Dataset excerpts:
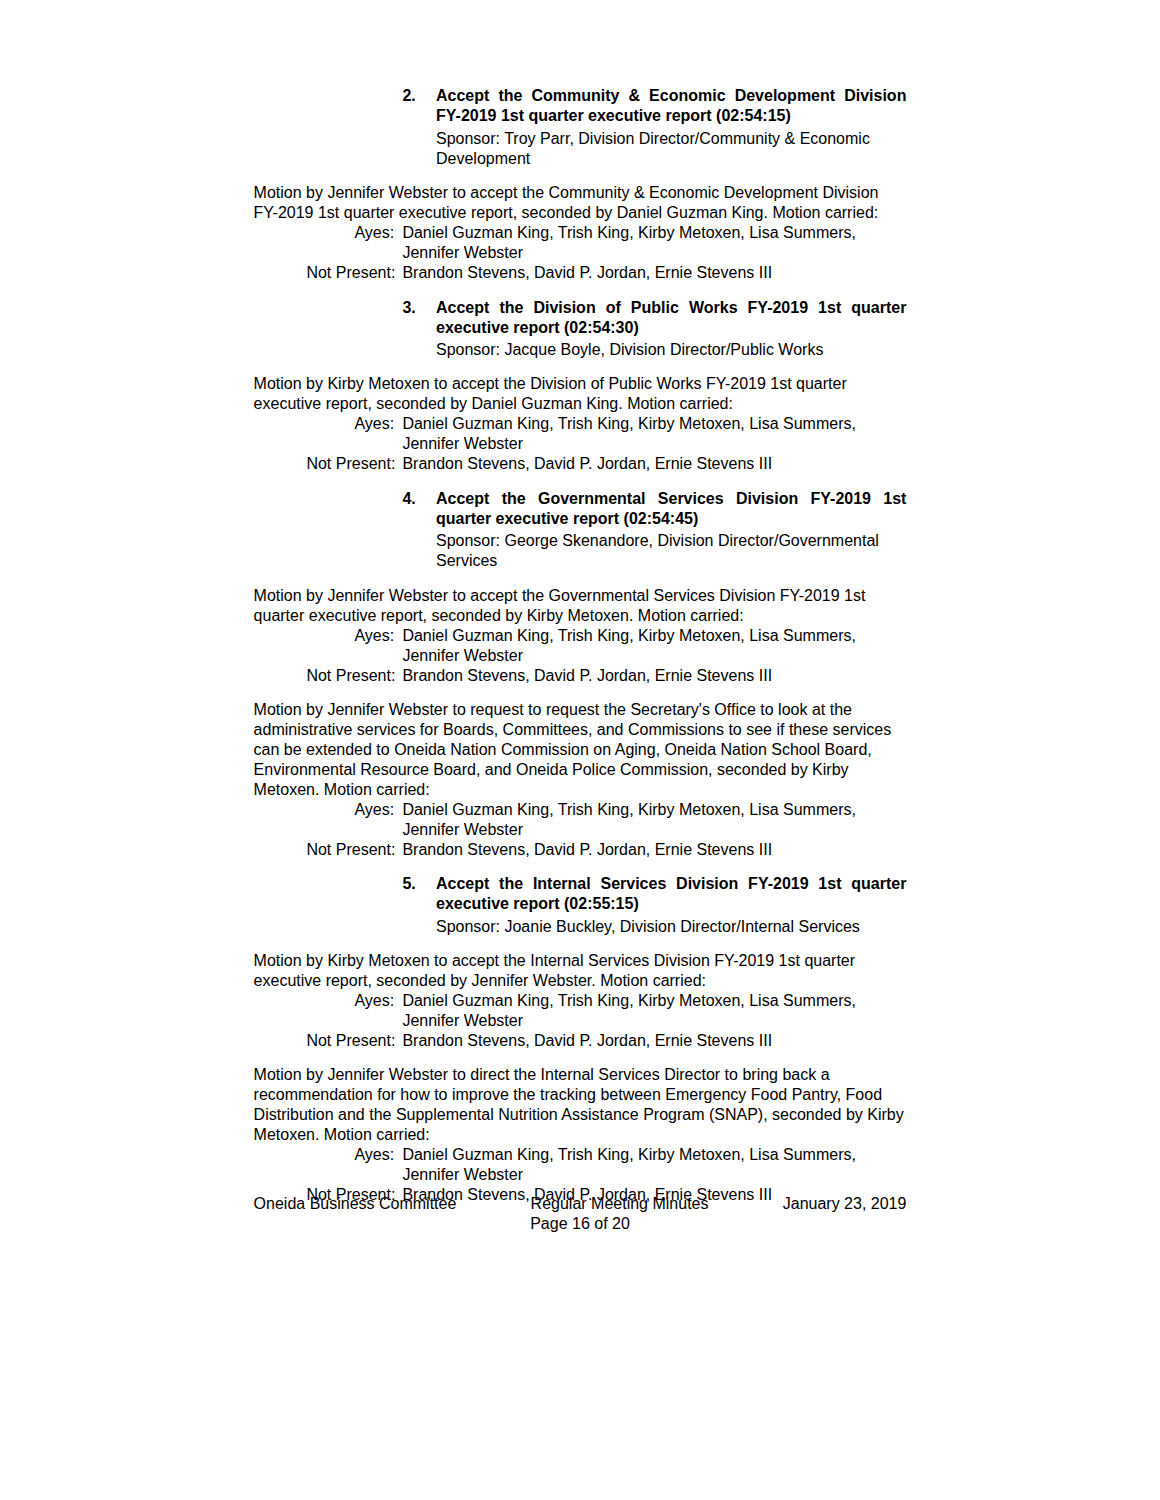2.
Accept the Community & Economic Development Division FY-2019 1st quarter executive report (02:54:15)
Sponsor: Troy Parr, Division Director/Community & Economic Development
Motion by Jennifer Webster to accept the Community & Economic Development Division FY-2019 1st quarter executive report, seconded by Daniel Guzman King. Motion carried:
Ayes:
Daniel Guzman King, Trish King, Kirby Metoxen, Lisa Summers,
Jennifer Webster
Not Present:
Brandon Stevens, David P. Jordan, Ernie Stevens III
3.
Accept the Division of Public Works FY-2019 1st quarter executive report (02:54:30)
Sponsor: Jacque Boyle, Division Director/Public Works
Motion by Kirby Metoxen to accept the Division of Public Works FY-2019 1st quarter executive report, seconded by Daniel Guzman King. Motion carried:
Ayes:
Daniel Guzman King, Trish King, Kirby Metoxen, Lisa Summers,
Jennifer Webster
Not Present:
Brandon Stevens, David P. Jordan, Ernie Stevens III
4.
Accept the Governmental Services Division FY-2019 1st quarter executive report (02:54:45)
Sponsor: George Skenandore, Division Director/Governmental Services
Motion by Jennifer Webster to accept the Governmental Services Division FY-2019 1st quarter executive report, seconded by Kirby Metoxen. Motion carried:
Ayes:
Daniel Guzman King, Trish King, Kirby Metoxen, Lisa Summers,
Jennifer Webster
Not Present:
Brandon Stevens, David P. Jordan, Ernie Stevens III
Motion by Jennifer Webster to request to request the Secretary's Office to look at the administrative services for Boards, Committees, and Commissions to see if these services can be extended to Oneida Nation Commission on Aging, Oneida Nation School Board, Environmental Resource Board, and Oneida Police Commission, seconded by Kirby Metoxen. Motion carried:
Ayes:
Daniel Guzman King, Trish King, Kirby Metoxen, Lisa Summers,
Jennifer Webster
Not Present:
Brandon Stevens, David P. Jordan, Ernie Stevens III
5.
Accept the Internal Services Division FY-2019 1st quarter executive report (02:55:15)
Sponsor: Joanie Buckley, Division Director/Internal Services
Motion by Kirby Metoxen to accept the Internal Services Division FY-2019 1st quarter executive report, seconded by Jennifer Webster. Motion carried:
Ayes:
Daniel Guzman King, Trish King, Kirby Metoxen, Lisa Summers,
Jennifer Webster
Not Present:
Brandon Stevens, David P. Jordan, Ernie Stevens III
Motion by Jennifer Webster to direct the Internal Services Director to bring back a recommendation for how to improve the tracking between Emergency Food Pantry, Food Distribution and the Supplemental Nutrition Assistance Program (SNAP), seconded by Kirby Metoxen. Motion carried:
Ayes:
Daniel Guzman King, Trish King, Kirby Metoxen, Lisa Summers,
Jennifer Webster
Not Present:
Brandon Stevens, David P. Jordan, Ernie Stevens III
Oneida Business Committee
Regular Meeting Minutes
January 23, 2019
Page 16 of 20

Requirement: The result should be a verbatim copy of the data, free of pictures.

Reply:
2.
Accept the Community & Economic Development Division FY-2019 1st quarter executive report (02:54:15)
Sponsor: Troy Parr, Division Director/Community & Economic Development
Motion by Jennifer Webster to accept the Community & Economic Development Division FY-2019 1st quarter executive report, seconded by Daniel Guzman King. Motion carried:
Ayes:
Daniel Guzman King, Trish King, Kirby Metoxen, Lisa Summers,
Jennifer Webster
Not Present:
Brandon Stevens, David P. Jordan, Ernie Stevens III
3.
Accept the Division of Public Works FY-2019 1st quarter executive report (02:54:30)
Sponsor: Jacque Boyle, Division Director/Public Works
Motion by Kirby Metoxen to accept the Division of Public Works FY-2019 1st quarter executive report, seconded by Daniel Guzman King. Motion carried:
Ayes:
Daniel Guzman King, Trish King, Kirby Metoxen, Lisa Summers,
Jennifer Webster
Not Present:
Brandon Stevens, David P. Jordan, Ernie Stevens III
4.
Accept the Governmental Services Division FY-2019 1st quarter executive report (02:54:45)
Sponsor: George Skenandore, Division Director/Governmental Services
Motion by Jennifer Webster to accept the Governmental Services Division FY-2019 1st quarter executive report, seconded by Kirby Metoxen. Motion carried:
Ayes:
Daniel Guzman King, Trish King, Kirby Metoxen, Lisa Summers,
Jennifer Webster
Not Present:
Brandon Stevens, David P. Jordan, Ernie Stevens III
Motion by Jennifer Webster to request to request the Secretary's Office to look at the administrative services for Boards, Committees, and Commissions to see if these services can be extended to Oneida Nation Commission on Aging, Oneida Nation School Board, Environmental Resource Board, and Oneida Police Commission, seconded by Kirby Metoxen. Motion carried:
Ayes:
Daniel Guzman King, Trish King, Kirby Metoxen, Lisa Summers,
Jennifer Webster
Not Present:
Brandon Stevens, David P. Jordan, Ernie Stevens III
5.
Accept the Internal Services Division FY-2019 1st quarter executive report (02:55:15)
Sponsor: Joanie Buckley, Division Director/Internal Services
Motion by Kirby Metoxen to accept the Internal Services Division FY-2019 1st quarter executive report, seconded by Jennifer Webster. Motion carried:
Ayes:
Daniel Guzman King, Trish King, Kirby Metoxen, Lisa Summers,
Jennifer Webster
Not Present:
Brandon Stevens, David P. Jordan, Ernie Stevens III
Motion by Jennifer Webster to direct the Internal Services Director to bring back a recommendation for how to improve the tracking between Emergency Food Pantry, Food Distribution and the Supplemental Nutrition Assistance Program (SNAP), seconded by Kirby Metoxen. Motion carried:
Ayes:
Daniel Guzman King, Trish King, Kirby Metoxen, Lisa Summers,
Jennifer Webster
Not Present:
Brandon Stevens, David P. Jordan, Ernie Stevens III
Oneida Business Committee
Regular Meeting Minutes
January 23, 2019
Page 16 of 20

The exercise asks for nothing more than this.